The difference between equal pay and a gender pay gap

These two concepts are often confused and the distinction matters practically.

Equal pay is a legal question. Are two employees doing equivalent roles paid the same, regardless of gender? A violation here is a breach of Article 4 and potentially grounds for a labour complaint.

The gender pay gap is a statistical measure. It compares the median or mean pay of all women in an organisation against all men, regardless of role or seniority. A gap can exist even where every individual is paid fairly — simply because more men hold senior, higher-paid positions. That is a structural question, not a legal violation in itself.

Both matter. But an employer who conflates them risks either overlooking a genuine legal exposure (unequal pay for equal work) or, conversely, panicking about a statistical gap that reflects workforce composition rather than discriminatory pay-setting.

Why UAE employers are starting to take this seriously

Several converging factors are pushing gender pay analysis up the agenda even without a mandatory reporting requirement.

ESG and investor pressure.
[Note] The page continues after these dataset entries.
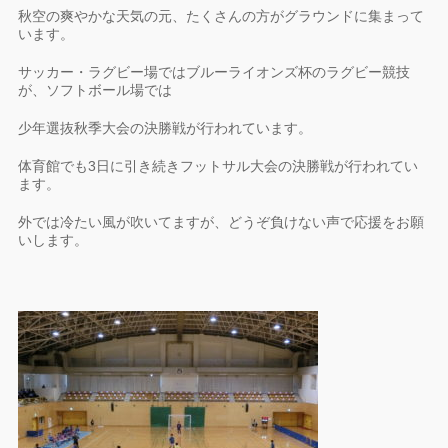
秋空の爽やかな天気の元、たくさんの方がグラウンドに集まって
います。
サッカー・ラグビー場ではブルーライオンズ杯のラグビー競技
が、ソフトボール場では
少年選抜秋季大会の決勝戦が行われています。
体育館でも3日に引き続きフットサル大会の決勝戦が行われてい
ます。
外では冷たい風が吹いてますが、どうぞ負けない声で応援をお願
いします。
Companies operating across borders, or seeking international investment, face scrutiny from stakeholders who do apply pay gap standards. A UAE-headquartered business with operations in Europe may already be subject to the EU Pay Transparency Directive in those jurisdictions, and investors often apply consistent standards across a whole portfolio.

UAE national workforce goals. The government's Emiratisation targets and broader gender balance initiatives — including the UAE Gender Balance Council — signal a policy direction toward greater workforce equity. Employers that demonstrate proactive data analysis are better positioned as this environment evolves.
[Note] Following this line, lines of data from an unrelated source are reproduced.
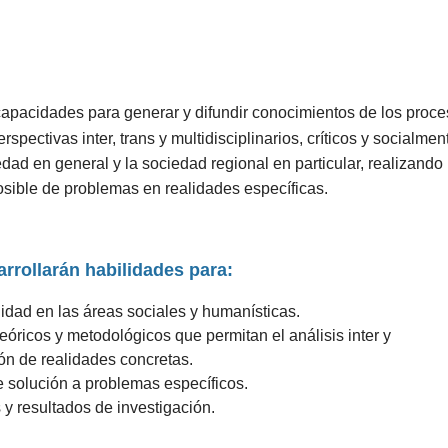
apacidades para generar y difundir conocimientos de los proc
pectivas inter, trans y multidisciplinarios, críticos y socialmen
dad en general y la sociedad regional en particular, realizando
osible de problemas en realidades específicas.
rrollarán habilidades para:
lidad en las áreas sociales y humanísticas.
eóricos y metodológicos que permitan el análisis inter y
ión de realidades concretas.
 solución a problemas específicos.
 y resultados de investigación.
Talent expectations. Candidates, particularly at senior levels, increasingly ask about pay equity practices during hiring. Being unable to articulate your approach is increasingly a commercial disadvantage.
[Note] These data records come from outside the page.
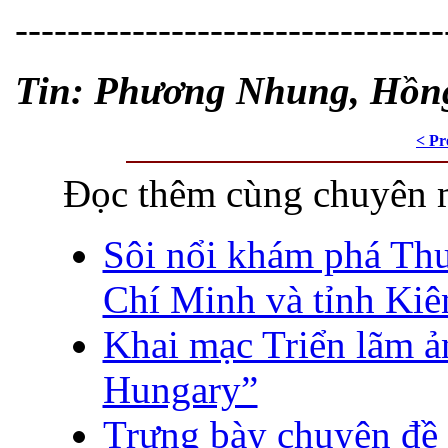
---------------------------------
Tin: Phương Nhung, Hồng
< Pr
Đọc thêm cùng chuyên 
Sôi nổi khám phá Thư 
Chí Minh và tỉnh Kiê
Khai mạc Triển lãm ả
Hungary”
Trưng bày chuyên đề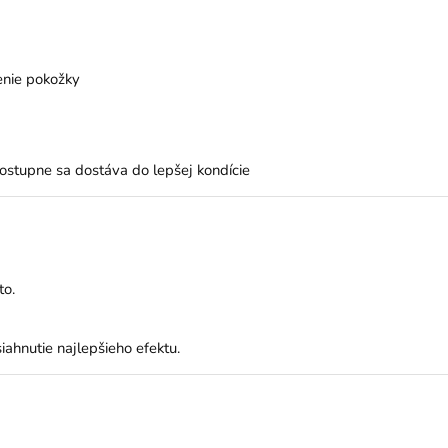
enie pokožky
ostupne sa dostáva do lepšej kondície
to.
iahnutie najlepšieho efektu.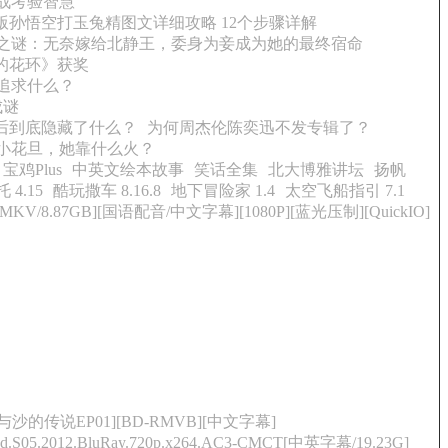
战考验智慧
版孙悟空打玉兔精图文详细攻略 12个步骤详解
之谜：无奈嫁给北静王，委身为妾成为她的最终宿命
的花环》获奖
在追求什么？
成谜
后到底隐藏了什么？
为何周杰伦陈奕迅不发专辑了？
小花旦，她靠什么火？
宝鸡Plus
中英文绘本故事
笑话全集
北大博雅讲坛
扬帆
 4.15
酷玩撒车 8.16.8
地下冒险家 1.4
太空飞船指引 7.1
V/8.87GB][国语配音/中文字幕][1080P][蓝光压制][QuickIO]
沙的传说EP01][BD-RMVB][中文字幕]
S05.2012.BluRay.720p.x264.AC3-CMCT[中英字幕/19.23G]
How to run a practical pay equity audit

You do not need a mandate to run an internal analysis. A straightforward audit covers four steps.

1. Pull your compensation data. Collect basic salary, allowances, and any variable pay for every employee. For WPS-registered employers, your payroll system already holds this by employee.

2. Group by comparable roles. Segment employees by job family, grade, or level. Comparing a warehouse operative to a finance director tells you nothing useful. Comparing two senior finance managers in the same grade tells you a great deal.

3. Calculate raw and adjusted gaps. The raw gap shows the overall median difference between male and female pay across the organisation. The adjusted gap controls for role, grade, experience, and tenure. A large raw gap with a near-zero adjusted gap suggests a pipeline problem. Any residual adjusted gap is where you look for unexplained pay differences.

4. Investigate and document anomalies. Where the adjusted gap flags a difference you cannot explain by legitimate factors (performance rating, years in role, market rate at hire), document your investigation. That documentation protects you and creates a baseline for correction.

Gratuity entitlements under Federal Decree-Law No. 33/2021 are calculated on basic wage, so a pay equity problem in basic salary compounds over time into an end-of-service liability gap as well. That is a further reason to address discrepancies early.

Preparing for potential mandatory reporting

The direction of travel globally is toward greater transparency, and the UAE has a track record of adopting international best practice in employment regulation. Employers who build internal capability now will find it far easier to comply if formal requirements follow.

Practically, that means maintaining clean, structured compensation data, establishing a methodology you can repeat year-on-year, and being able to explain your pay decisions in writing. If you use bands or grades, document the criteria for progression within them. If you make market adjustments at hire, record the rationale.

An employer who can already produce a clear internal pay equity report is one regulation cycle ahead of the field.